Seine Verteidiger forderten am Montag Straffreiheit für den 54-Jährigen. Zwar habe sein Mandant gegen das Waffengesetz verstoßen, angesichts des Verlusts seines Sohnes solle das Gericht aber von einer Strafe absehen, sagte Anwalt Hubert Gorka. Die Staatsanwaltschaft hatte gefordert, am 2011 gefällten Urteil von einem Jahr und neun Monaten Haft auf Bewährung festzuhalten.

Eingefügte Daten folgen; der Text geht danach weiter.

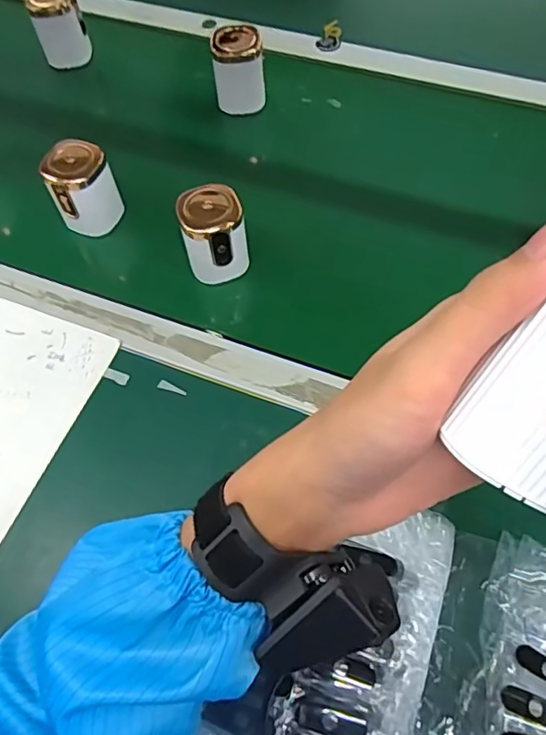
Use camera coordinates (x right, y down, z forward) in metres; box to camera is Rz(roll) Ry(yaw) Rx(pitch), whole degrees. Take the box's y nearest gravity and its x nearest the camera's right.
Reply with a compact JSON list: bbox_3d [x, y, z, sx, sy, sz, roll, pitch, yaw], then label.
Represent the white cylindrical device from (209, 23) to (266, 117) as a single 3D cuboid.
[{"bbox_3d":[-0.036,-0.331,0.627,0.054,0.079,0.041,-2,63,1],"label":"white cylindrical device"}]

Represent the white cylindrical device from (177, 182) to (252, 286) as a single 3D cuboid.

Jörg K. steht seit Mitte November erneut vor Gericht, weil er eine Pistole unverschlossen im Schlafzimmer aufbewahrt hatte. Mit dieser Waffe hatte sein 17-jähriger Sohn Tim am 11. März 2009 in der Albertville-Realschule in Winnenden sowie auf der anschließenden Flucht insgesamt 15 Menschen erschossen und 14 weitere verletzt. Danach erschoss der Jugendliche sich.
Im ersten Verfahren 2011 verurteilte das Landgericht Stuttgart den Unternehmer wegen fahrlässiger Tötung und fahrlässiger Körperverletzung zu einer Bewährungsstrafe von einem Jahr und neun Monaten. Der Bundesgerichtshof (BGH) hob das Urteil im Frühjahr 2012 allerdings wegen eines Verfahrensfehlers auf. Der Grund: Die Verteidigung habe keine Gelegenheit gehabt, eine Familientherapeutin als wichtige Zeugin zu befragen.
Die Therapeutin, die die Familie des Täters nach dem Amoklauf betreut hatte, berief sich im neuen Prozess gegen Jörg K. jedoch auf Erinnerungslücken. Sie könne sich an viele Details der Betreuung nicht mehr erinnern, sagte sie im November vor Gericht.
Das neue Urteil soll am Freitag gesprochen werden. Weil nur die Verteidigung in Revision gegangen war, darf die Strafe nicht höher ausfallen als im ersten Verfahren.